Ben de bugün burada bir yurttaş olarak sizlerden özür diliyorum. Sizlere Alevilik öğrettiğimiz için, din derslerinde çocuklarınıza acı çektirdiğimiz için, camilerimizin, imamlarımızın, müezzinlerimizin, vaizlerimizin, imam hatip liselerimizin, ilahiyat fakültelerimizin ve Diyanet İşleri Başkanlığımızın tüm giderlerini sizlerin vergileriyle karşıladığımız için özür diliyorum. Ve 85 yıldır -ki Cumhuriyet’in yurttaşı olarak yalnızca Cumhuriyet’ten sorumluyum, Osmanlı’nın özrünü de dilemem- ama Cumhuriyet’in sorumlu bir yurttaşı olarak, 85 yıldır sizden çaldığımız her damla alın terini ödeyene kadar da durmayacağız. Biz belki bugün bunu söyleyen az sayıda Sünni’den biriyiz ama sizden gasp ettiğimiz hakkınızı geri vereceğiz. Evet sizler Pir Sultan’ın yoldaşlarısınız, itleriniz bile haram yemez. Ama bizler de onurlu Sünni yurttaşlarız, biz de haram yemeyiz. 85 yılın haramını sizlere tanzim edeceğiz diyorum. Bu bir Sünni yurttaş olarak söylemek istediklerimdi.
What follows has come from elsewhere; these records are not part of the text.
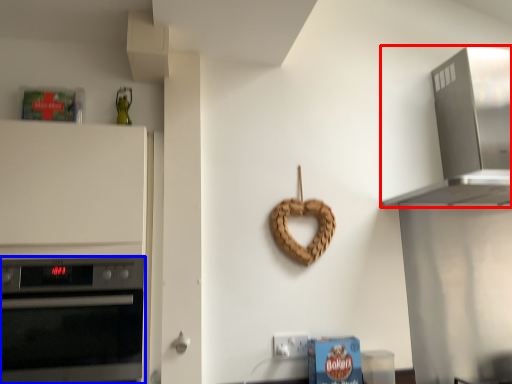
Question: Which object is closer to the camera taking this photo, home appliance (highlighted by a red box) or oven (highlighted by a blue box)?

Choices:
 (A) home appliance
 (B) oven

Answer: (B)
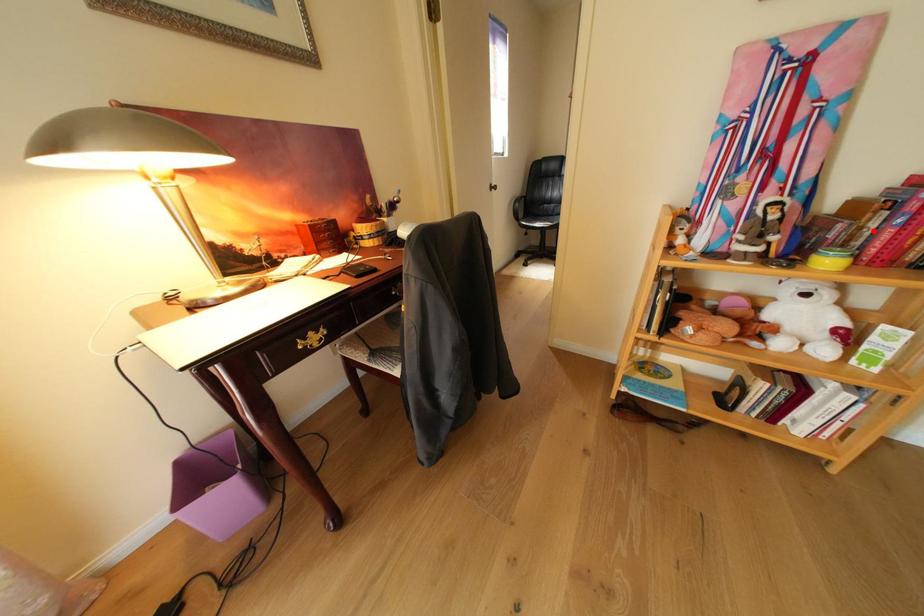
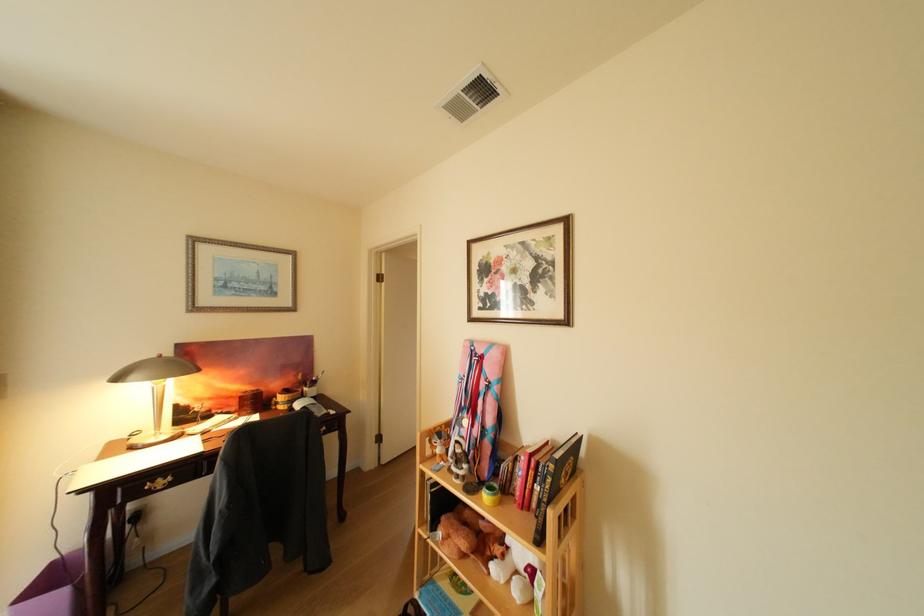
In the second image, find the point that corresponds to the highlighted location in the first image.

(525, 475)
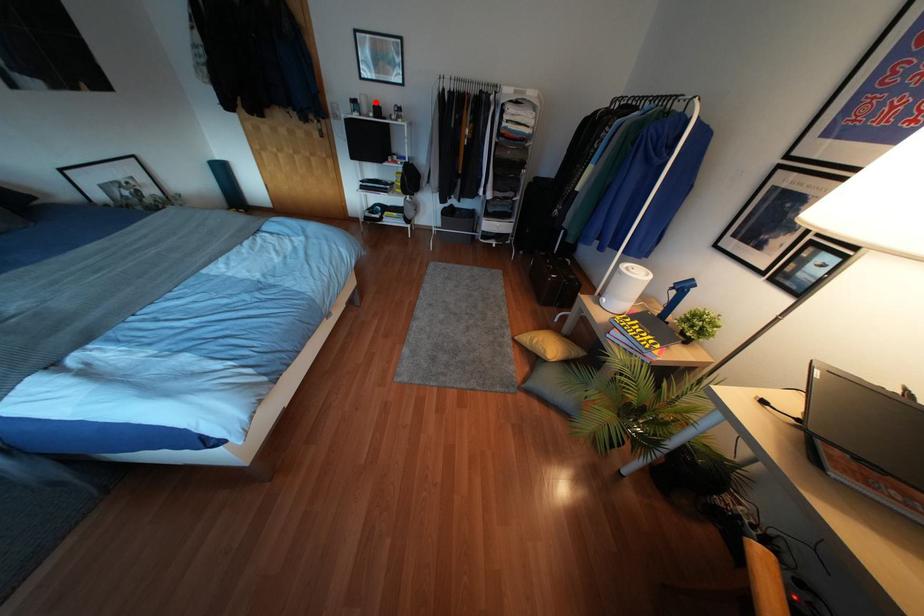
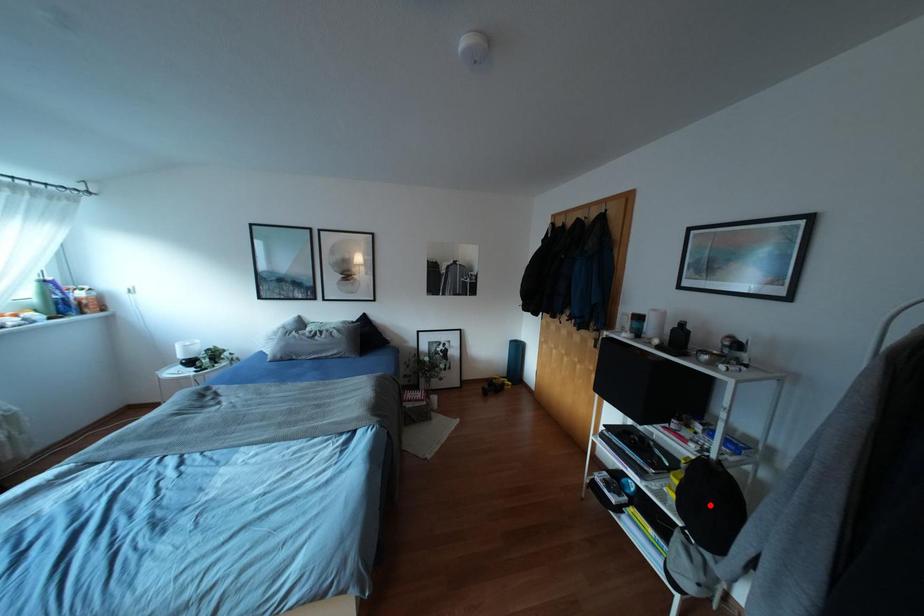
I am providing you with two images of the same scene from different viewpoints. A red point is marked on the first image and another point is marked on the second image. Does the point marked in image1 correspond to the same location as the one in image2?

No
Ama aynı zamanda ben diğer kimliklerimle de çok hızlı da olsa konuşmak isterim. Hoşgörü konusunda Aleviler’den öğrendiğim güzel bir yaklaşım var. Mevlevi demiş ki: “Yaradılanı hoş görürüz, Yaradan’dan ötürü”. Bektaşi demiş ki: “Biz görmeyiz”. Biz artık hoşgörüyü tartışmamalıyız. Biz görmemeyi tartışmalıyız. Cemevleri bizim derdimiz olmamalı. Cemevleri sizin ibadethaneniz. Bu programda bulunan Ali Balkız öyle söylüyorsa öyledir, nokta. Benim söyleyecek başka bir sözüm yok. Bunun için de özür dilerim. Onlara “cümbüş evi” dediğimiz için de özür dilerim. Ve o görevlileri hala yerinde tuttuğumuz için de özür dilerim.
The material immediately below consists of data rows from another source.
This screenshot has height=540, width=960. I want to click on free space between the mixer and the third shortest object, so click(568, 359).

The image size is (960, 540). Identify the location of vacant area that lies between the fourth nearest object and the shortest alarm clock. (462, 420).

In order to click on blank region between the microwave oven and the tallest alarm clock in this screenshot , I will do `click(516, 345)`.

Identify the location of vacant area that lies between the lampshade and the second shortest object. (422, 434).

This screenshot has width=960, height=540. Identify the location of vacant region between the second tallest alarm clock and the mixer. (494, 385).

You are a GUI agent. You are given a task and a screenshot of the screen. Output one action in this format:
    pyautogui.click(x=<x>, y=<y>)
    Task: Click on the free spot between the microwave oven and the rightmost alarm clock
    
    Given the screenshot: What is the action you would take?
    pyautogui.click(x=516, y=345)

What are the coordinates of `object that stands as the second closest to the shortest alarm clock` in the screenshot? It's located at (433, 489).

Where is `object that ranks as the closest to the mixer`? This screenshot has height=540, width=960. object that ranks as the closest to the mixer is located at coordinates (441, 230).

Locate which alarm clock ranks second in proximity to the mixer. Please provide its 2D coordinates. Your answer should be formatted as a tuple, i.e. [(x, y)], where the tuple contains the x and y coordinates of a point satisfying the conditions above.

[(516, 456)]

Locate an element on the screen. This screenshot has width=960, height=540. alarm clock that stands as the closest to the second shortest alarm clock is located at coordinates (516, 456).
Son olarak da herkes on iki dakika konuştu ama ben Sünniler arasından Aleviler’in hakları için konuşan bir kişi olduğum için biliyorum sürem yalnızca üç dakikadır. Olsun ben üç dakikada da olsa hak neyse onu söylemek isterim. Kadın erkek meselesi konuşuldu. Burası da biraz Alevi örgütlerine benzedi, çok az kadın var. Şöyle sevindirici bir haberle bitirelim. Alevi Enstitüsü kota mota koymadan, bilimadamlarıyla değil bilim insanlarıyla çalışarak Bilim Kurulu’nun yarıya yakın üyesini kadın biliminsanlarından seçti. Yalnızca kadınlar değil ama. Bizim açılışımızda Vatikan büyükelçisi vardı, Katolikler vardı, Süryaniler vardı, Yezidiler vardı, Protestanlar vardı, Bahailer vardı. Yine bizim Enstitümüzün açılışında ve üyeleri arasında Alman vatandaşları vardı, Hollanda vatandaşları vardı, yabancılarla evlenmiş Türk vatandaşları vardı. Bizim Enstitümüzün açılış töreninde altı dilde türkü söylendi, bu toprakların tüm dillerinde türkü söylendi ve orada yapılan slayt gösterisinde dünyanın tüm inançları, tüm renkleriyle sizlere, tüm Türkiye’ye ve tüm dünyaya yansıtılıdı. Sözlerime bu şekilde son vermek isterim.